Last week, it was announced that Netflix's Latinx dramedy "Gentefied" will not be returning for a third season. After two successful seasons, "Deadline" confirmed the cancellation on Jan. 13, and the show's executive producer America Ferrera even expressed her sadness regarding the news on Instagram. The series, which followed the story of a Mexican-American family in East Los Angeles navigating the impact of gentrification in their neighborhood of Boyle Heights while trying to keep their family's restaurant, Mama Fina's Taco, alive, was a source of pride for many of us in the community. It was a show that managed to make us feel seen without throwing us into boxes or perpetuating harmful stereotypes. And yet, regardless of all the joy this show brought so many of us, it still never managed to appear in Netflix's Top 10, which is likely why is wasn't renewed for another season. The question is: why do Latinx shows continue to get canceled, and what's it going to take to see them go on to five or six seasons?
Sadly, when the news was announced that "Gentefied" was being canceled, I wasn't the least bit surprised. While it's the latest Latinx TV series that's been canceled by Netflix, it's far from the first. Just a few months ago, we learned that Netflix was planning on canceling "On My Block" after its fourth season, despite its popularity. In June, it was announced that ABC wasn't going to renew its Latinx rom-com "The Baker and the Beauty" due to poor ratings. However, the show did eventually became a major hit after streaming on Netflix — and yet was never confirmed for a second season. Tanya Saracho's hit Starz show "Vida" was canceled after season three and before that were the cancellations of beloved shows like Gloria Calderón's "One Day at a Time," a show about a multigenerational Cuban family, and the reboot of "Party of Five," which consisted of a mostly Latinx cast and was canceled after one season. The cancellation of these series leaves us with no more TV shows with strong Latinx representation.
According to The Pew Research Center, Latinx communities are the largest ethnic minority group in the United States, making up more than 18 percent of the population. Predictions show that the Latinx population is likely to grow by 21.14 percent by 2030. So how is it that shows with Latinx representation never seem to last more than a season or two? You can't tell me there isn't an audience watching them. At a time when Latinx stories are finally getting the recognition that they deserve, these cancellations send the message that our stories still don't matter — at least not to these major networks.

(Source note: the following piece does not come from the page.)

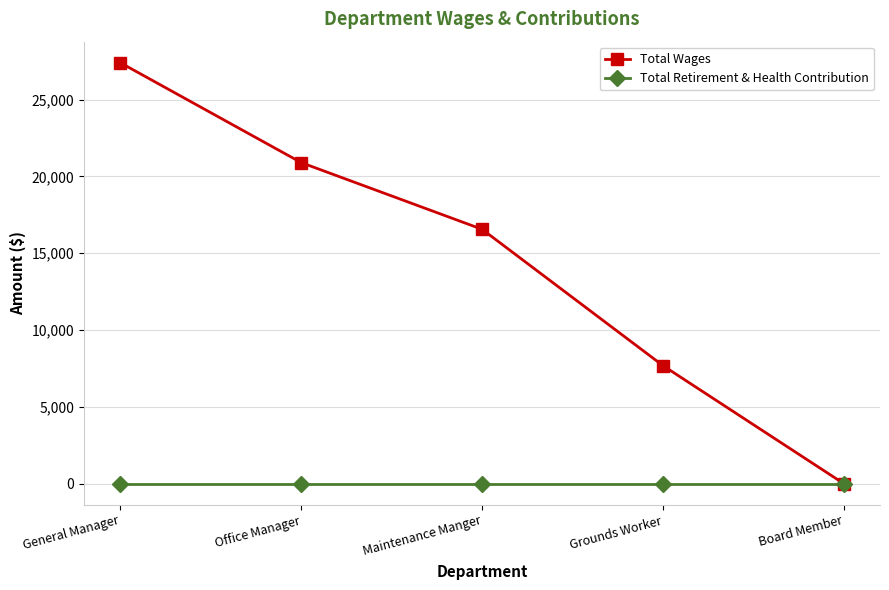

The value of Total Wages at Board Member is 18066. True or false?

False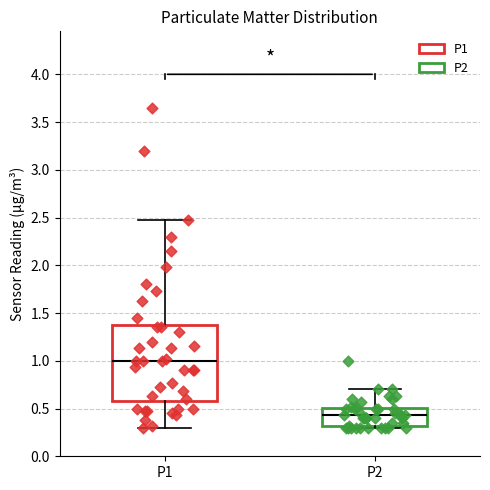

Where does the median line of the box for P1 sit on the y-axis? The values are not printed on the chart, so give them approximately, as read against the axis.

1.00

Shows like "Gentefied," for instance, did a really great job at accurately representing the Mexican-American experience in East LA in a way that made the community proud. Unlike many of the shows that came before them, "Gentefied," "Vida," "On My Block," "The Baker and the Beauty," and "One Day at a Time" beautifully displayed multidimensional Latinx characters and Latinx families, instead of falling back on more stereotypical roles like Latina maids, sex pots, or drug traffickers. This type of niche storytelling and representation is absolutely needed in mainstream media. It's the reason why Amazon Prime's "With Love" was so well received by the community. It not only showcased the diversity that exists within Latinx communities and even within Latinx families, but it also normalized Latinx romance. We need content that actually resembles and also normalizes our realities and experiences. But, unfortunately, it's another show I'm nervous won't actually stick around and get renewed for another season.
What's particularly disappointing about these cancellations is that now more than ever, we need these shows. Positive portrayals of Latinx communities impact not just the way we are perceived and treated in society, it also impacts the way we feel about ourselves. Positive representation lets us know that we have a place in this world, that we all deserve to take up space, and that we are all deserving of greatness. It reinforces our self-worth and pride. When we see shows that negatively depict us, it can result in us feeling bad about ourselves and feeling limited to what we can actually do in this life. Lack of representation or misrepresentation can result in young Latinx folks experiencing shame surrounding their culture or added pressure to assimilate to white standards. And while Netflix and TV networks might argue that these shows aren't receiving enough viewership to be renewed, one can't help but wonder if Latinx shows are even receiving the same chance as other shows to stay on. It's 2022, and at this stage in the game, networks need to understand the value Latinx storytelling holds today. They need to understand the importance of centering shows with diverse characters and the impact that will have in this nation overall. The existence of this kind of mainstream representation is beyond overdue.